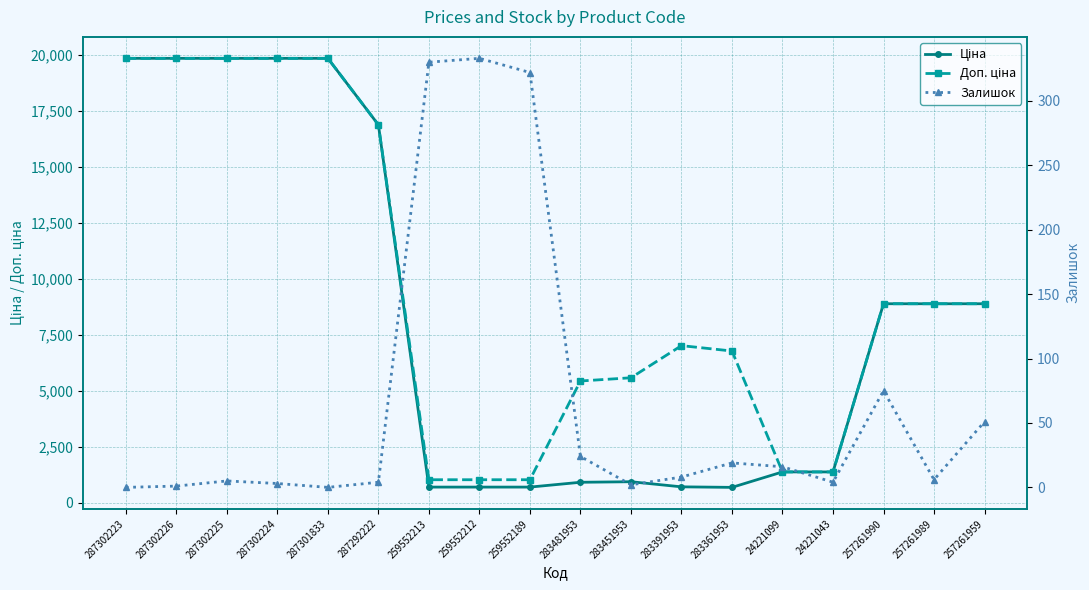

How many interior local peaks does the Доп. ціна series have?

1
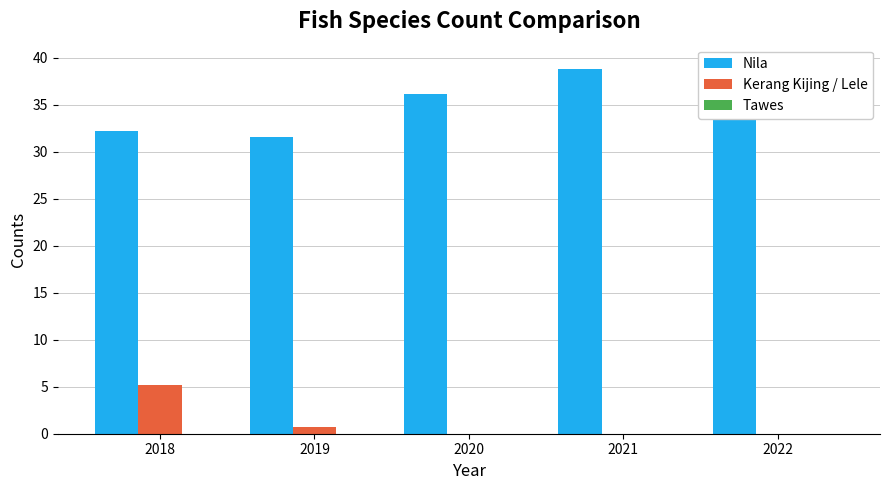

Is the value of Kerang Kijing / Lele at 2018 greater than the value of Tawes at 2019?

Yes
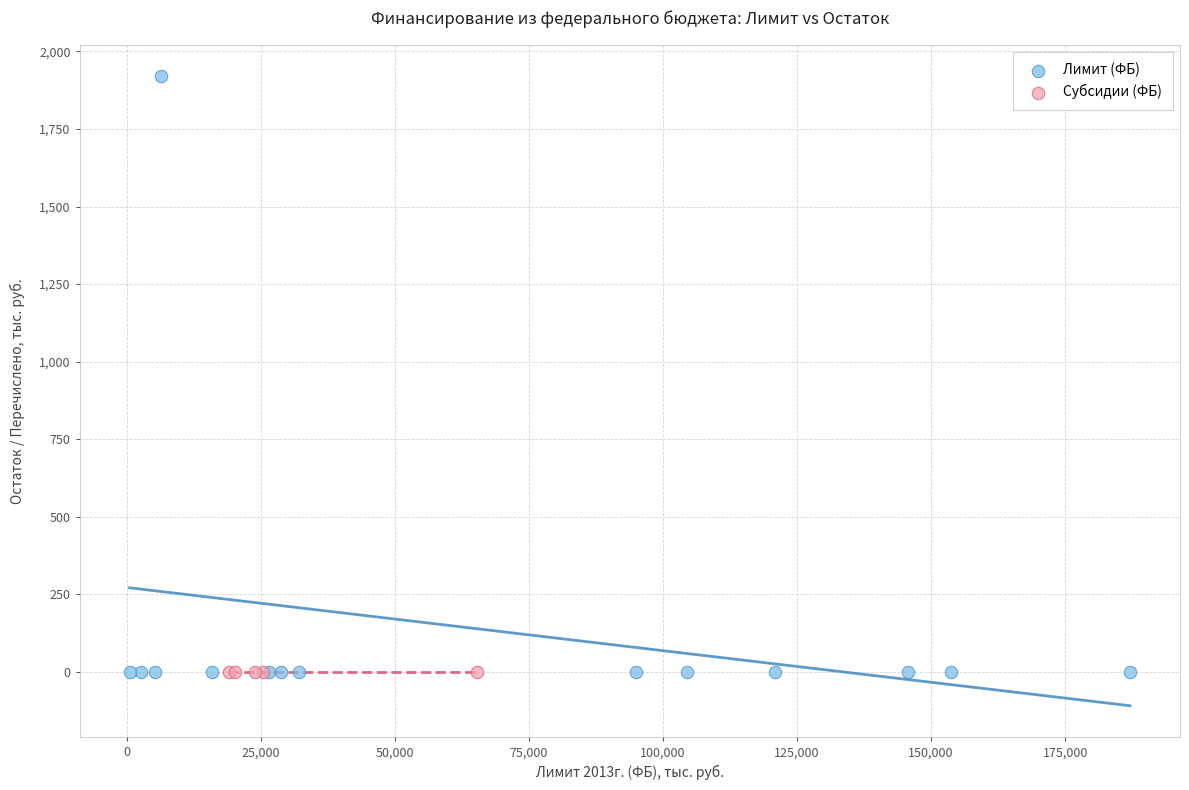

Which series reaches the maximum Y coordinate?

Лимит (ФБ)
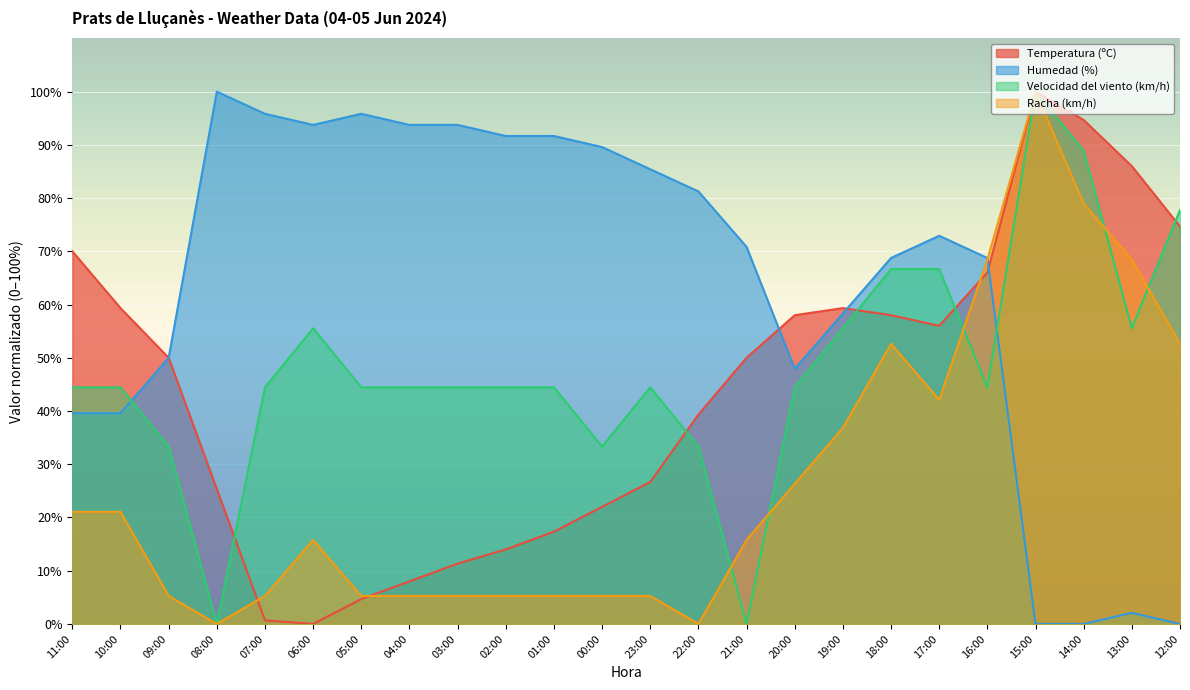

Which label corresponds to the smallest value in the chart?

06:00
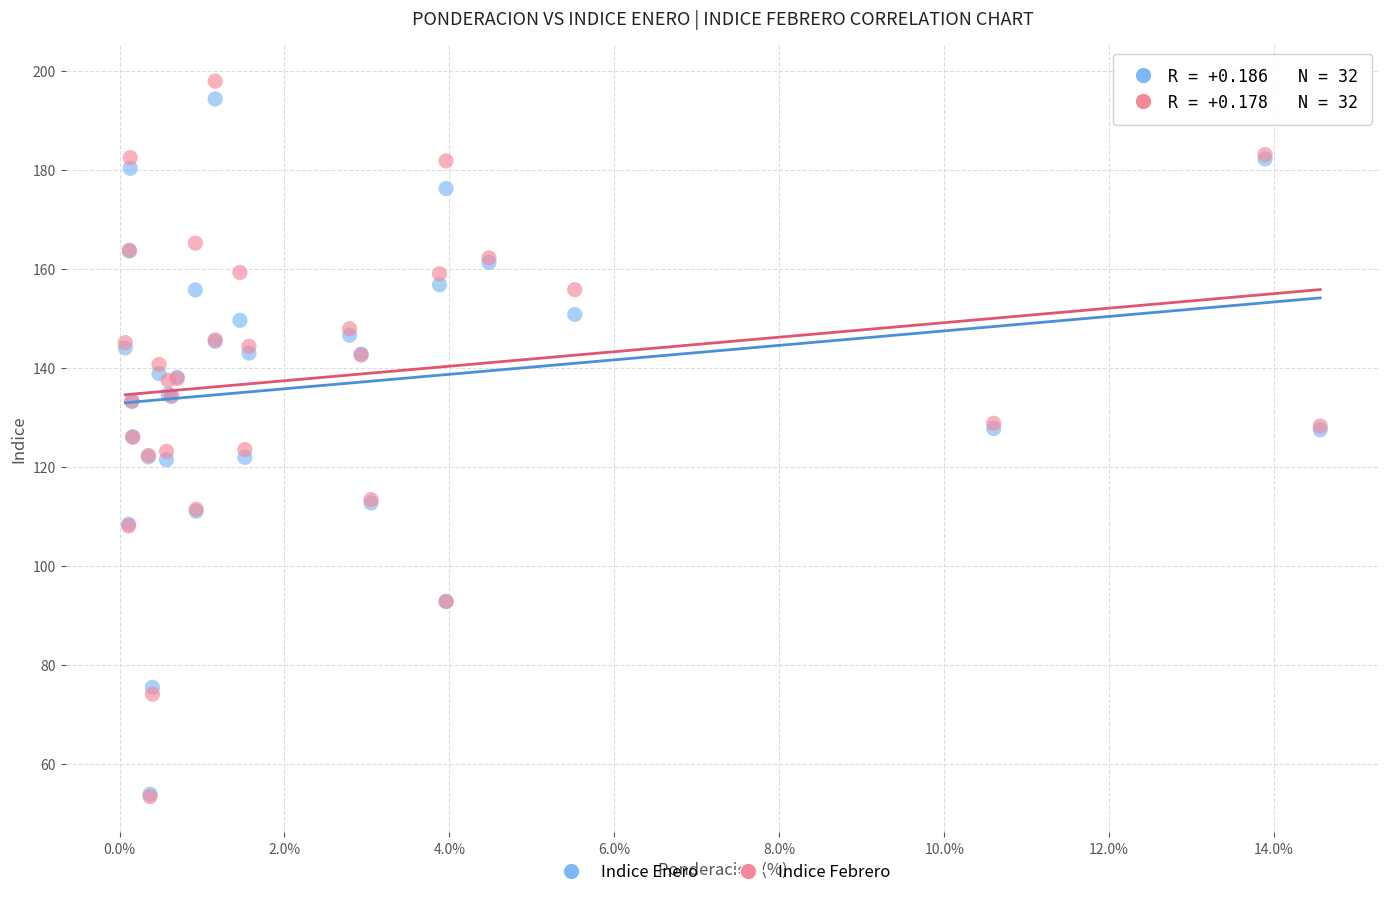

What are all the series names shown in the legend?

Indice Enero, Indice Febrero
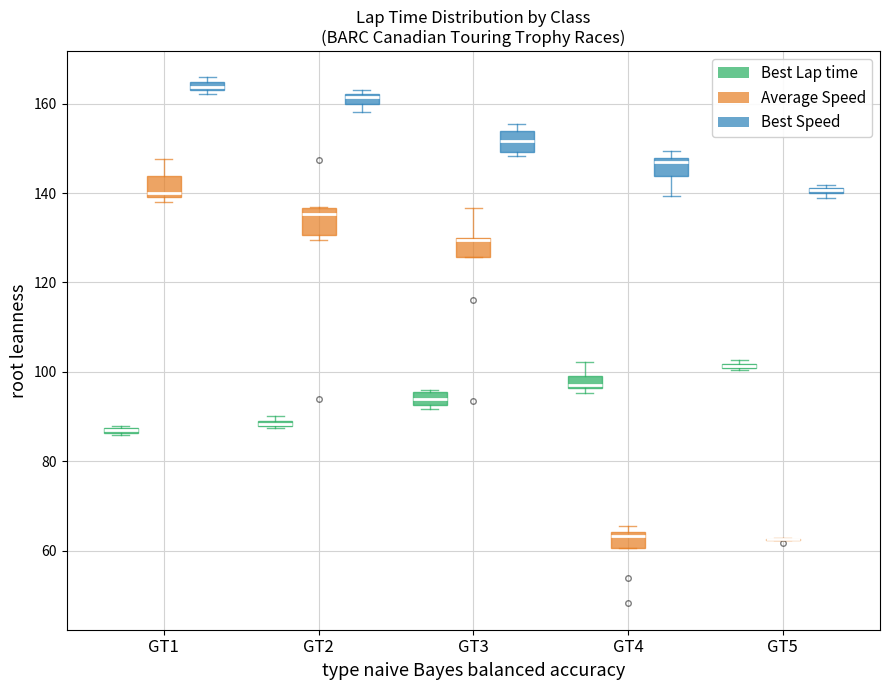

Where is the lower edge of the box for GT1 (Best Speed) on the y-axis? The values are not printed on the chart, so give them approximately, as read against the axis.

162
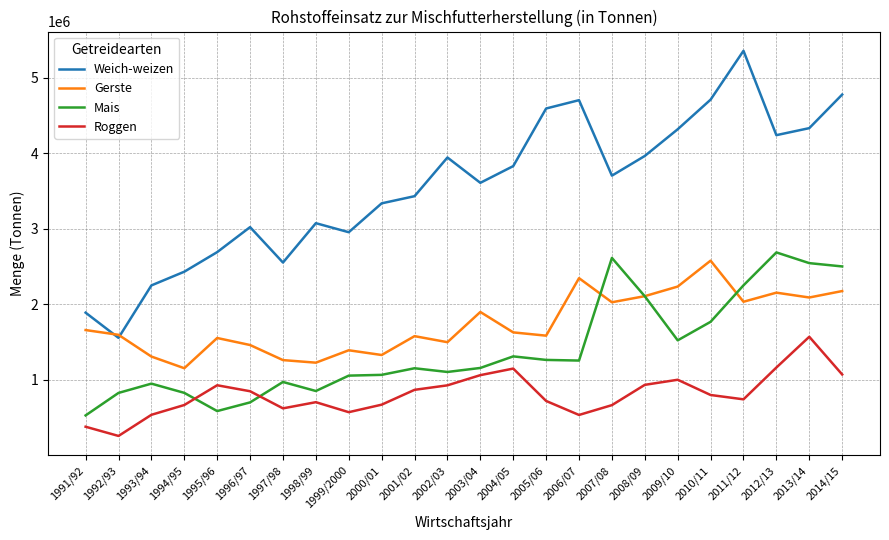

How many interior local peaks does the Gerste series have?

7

• • • • • • •

● **Task prompt**
Copy the entries word for word, starting at the line containing "What are all" and ending at the last line of the entries, and omit the pictures.

● **Task output**
What are all the series names shown in the legend?

Indice Enero, Indice Febrero

Where is the lower edge of the box for GT1 (Best Speed) on the y-axis? The values are not printed on the chart, so give them approximately, as read against the axis.

162

How many interior local peaks does the Gerste series have?

7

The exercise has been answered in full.